> WORKING DATA
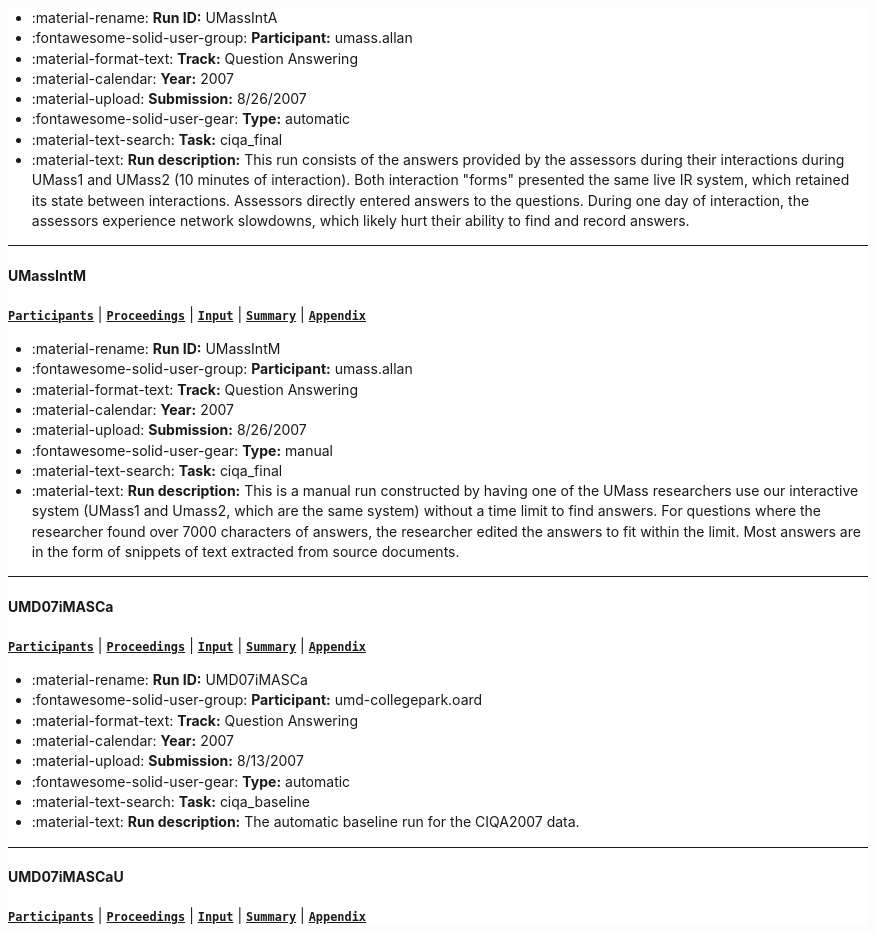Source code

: - :material-rename: **Run ID:** UMassIntA 
- :fontawesome-solid-user-group: **Participant:** umass.allan 
- :material-format-text: **Track:** Question Answering 
- :material-calendar: **Year:** 2007 
- :material-upload: **Submission:** 8/26/2007 
- :fontawesome-solid-user-gear: **Type:** automatic 
- :material-text-search: **Task:** ciqa_final 
- :material-text: **Run description:** This run consists of the answers provided by the assessors during their interactions during UMass1 and UMass2 (10 minutes of interaction).  Both interaction "forms" presented the same live IR system, which retained its state between interactions.  Assessors directly entered answers to the questions.  During one day of interaction, the assessors experience network slowdowns, which likely hurt their ability to find and record answers. 

---
#### UMassIntM 
[**`Participants`**](./participants.md#umassallan) | [**`Proceedings`**](./proceedings.md#umass-complex-interactive-question-answering-ciqa-2007-human-performance-as-question-answerers) | [**`Input`**](https://trec.nist.gov/results/trec16/qa/input.UMassIntM.gz) | [**`Summary`**](https://trec.nist.gov/results/trec16/qa/summary.UMassIntM.tar.gz) | [**`Appendix`**](https://trec.nist.gov/pubs/trec16/appendices/qa/UMassIntM.table.pdf) 

- :material-rename: **Run ID:** UMassIntM 
- :fontawesome-solid-user-group: **Participant:** umass.allan 
- :material-format-text: **Track:** Question Answering 
- :material-calendar: **Year:** 2007 
- :material-upload: **Submission:** 8/26/2007 
- :fontawesome-solid-user-gear: **Type:** manual 
- :material-text-search: **Task:** ciqa_final 
- :material-text: **Run description:** This is a manual run constructed by having one of the UMass researchers use our interactive system (UMass1 and Umass2, which are the same system) without a time limit to find answers.  For questions where the researcher found over 7000 characters of answers, the researcher edited the answers to fit within the limit.  Most answers are in the form of snippets of text extracted from source documents. 

---
#### UMD07iMASCa 
[**`Participants`**](./participants.md#umd-collegeparkoard) | [**`Proceedings`**](./proceedings.md#trec-2007-ciqa-task-university-of-maryland) | [**`Input`**](https://trec.nist.gov/results/trec16/qa/input.UMD07iMASCa.gz) | [**`Summary`**](https://trec.nist.gov/results/trec16/qa/summary.UMD07iMASCa.tar.gz) | [**`Appendix`**](https://trec.nist.gov/pubs/trec16/appendices/qa/UMD07iMASCa.table.pdf) 

- :material-rename: **Run ID:** UMD07iMASCa 
- :fontawesome-solid-user-group: **Participant:** umd-collegepark.oard 
- :material-format-text: **Track:** Question Answering 
- :material-calendar: **Year:** 2007 
- :material-upload: **Submission:** 8/13/2007 
- :fontawesome-solid-user-gear: **Type:** automatic 
- :material-text-search: **Task:** ciqa_baseline 
- :material-text: **Run description:** The automatic baseline run for the CIQA2007 data.  

---
#### UMD07iMASCaU 
[**`Participants`**](./participants.md#umd-collegeparkoard) | [**`Proceedings`**](./proceedings.md#trec-2007-ciqa-task-university-of-maryland) | [**`Input`**](https://trec.nist.gov/results/trec16/qa/input.UMD07iMASCaU.gz) | [**`Summary`**](https://trec.nist.gov/results/trec16/qa/summary.UMD07iMASCaU) | [**`Appendix`**](https://trec.nist.gov/pubs/trec16/appendices/qa/UMD07iMASCaU.table.pdf) 
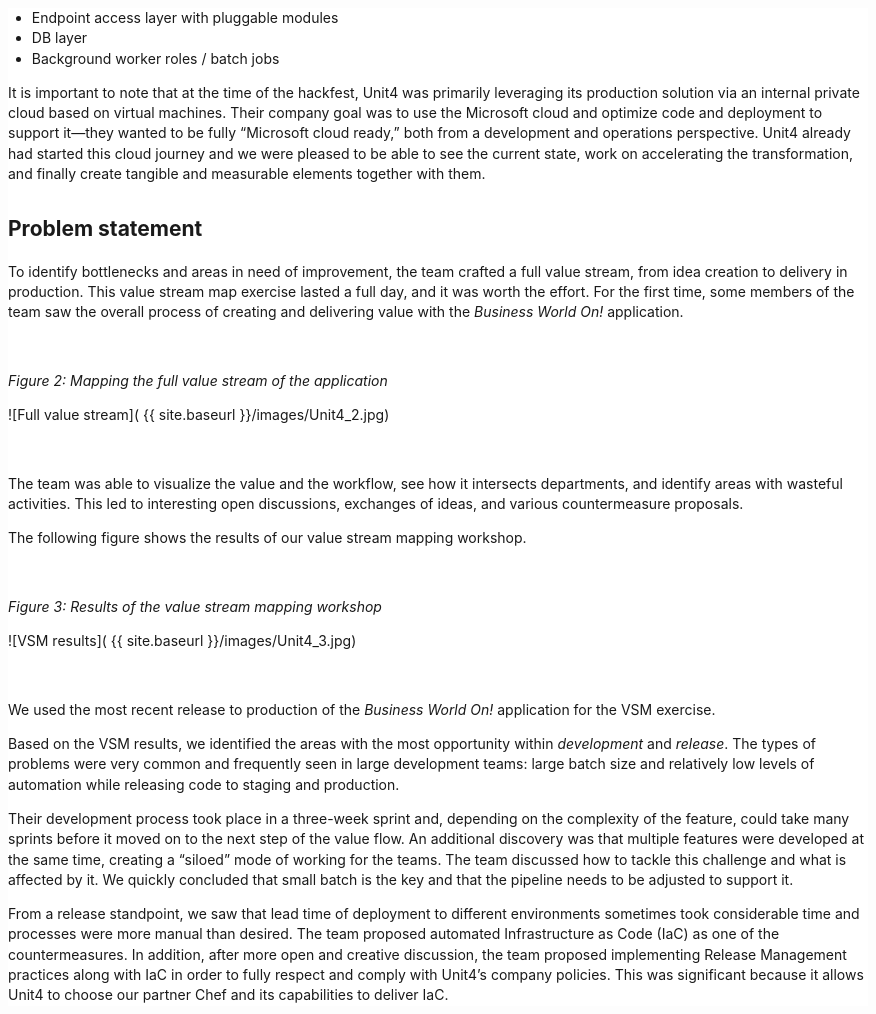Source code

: * Endpoint access layer with pluggable modules
* DB layer 
* Background worker roles / batch jobs

It is important to note that at the time of the hackfest, Unit4 was primarily leveraging its production solution via an internal private cloud based on virtual machines. Their company goal was to use the Microsoft cloud and optimize code and deployment to support it—they wanted to be fully “Microsoft cloud ready,” both from a development and operations perspective. Unit4 already had started this cloud journey and we were pleased to be able to see the current state, work on accelerating the transformation, and finally create tangible and measurable elements together with them.

## Problem statement

To identify bottlenecks and areas in need of improvement, the team crafted a full value stream, from idea creation to delivery in production. This value stream map exercise lasted a full day, and it was worth the effort. For the first time, some members of the team saw the overall process of creating and delivering value with the *Business World On!* application. 

<br/>

*Figure 2: Mapping the full value stream of the application*

![Full value stream]( {{ site.baseurl }}/images/Unit4_2.jpg)

<br/>

The team was able to visualize the value and the workflow, see how it intersects departments, and identify areas with wasteful activities. This led to interesting open discussions, exchanges of ideas, and various countermeasure proposals.

The following figure shows the results of our value stream mapping workshop.

<br/>

*Figure 3: Results of the value stream mapping workshop*

![VSM results]( {{ site.baseurl }}/images/Unit4_3.jpg)

<br/>

We used the most recent release to production of the *Business World On!* application for the VSM exercise. 

Based on the VSM results, we identified the areas with the most opportunity within *development* and *release*. The types of problems were very common and frequently seen in large development teams: large batch size and relatively low levels of automation while releasing code to staging and production. 
   
Their development process took place in a three-week sprint and, depending on the complexity of the feature, could take many sprints before it moved on to the next step of the value flow. An additional discovery was that multiple features were developed at the same time, creating a “siloed” mode of working for the teams. The team discussed how to tackle this challenge and what is affected by it. We quickly concluded that small batch is the key and that the pipeline needs to be adjusted to support it.

From a release standpoint, we saw that lead time of deployment to different environments sometimes took considerable time and processes were more manual than desired. The team proposed automated Infrastructure as Code (IaC) as one of the countermeasures. In addition, after more open and creative discussion, the team proposed implementing Release Management practices along with IaC in order to fully respect and comply with Unit4’s company policies. This was significant because it allows Unit4 to choose our partner Chef and its capabilities to deliver IaC.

> JOB ITEM
Show the lines from the data above that contain the string "areas".

> SOLUTION BELOW
To identify bottlenecks and areas in need of improvement, the team crafted a full value stream, from idea creation to delivery in production. This value stream map exercise lasted a full day, and it was worth the effort. For the first time, some members of the team saw the overall process of creating and delivering value with the *Business World On!* application. 
The team was able to visualize the value and the workflow, see how it intersects departments, and identify areas with wasteful activities. This led to interesting open discussions, exchanges of ideas, and various countermeasure proposals.
Based on the VSM results, we identified the areas with the most opportunity within *development* and *release*. The types of problems were very common and frequently seen in large development teams: large batch size and relatively low levels of automation while releasing code to staging and production. 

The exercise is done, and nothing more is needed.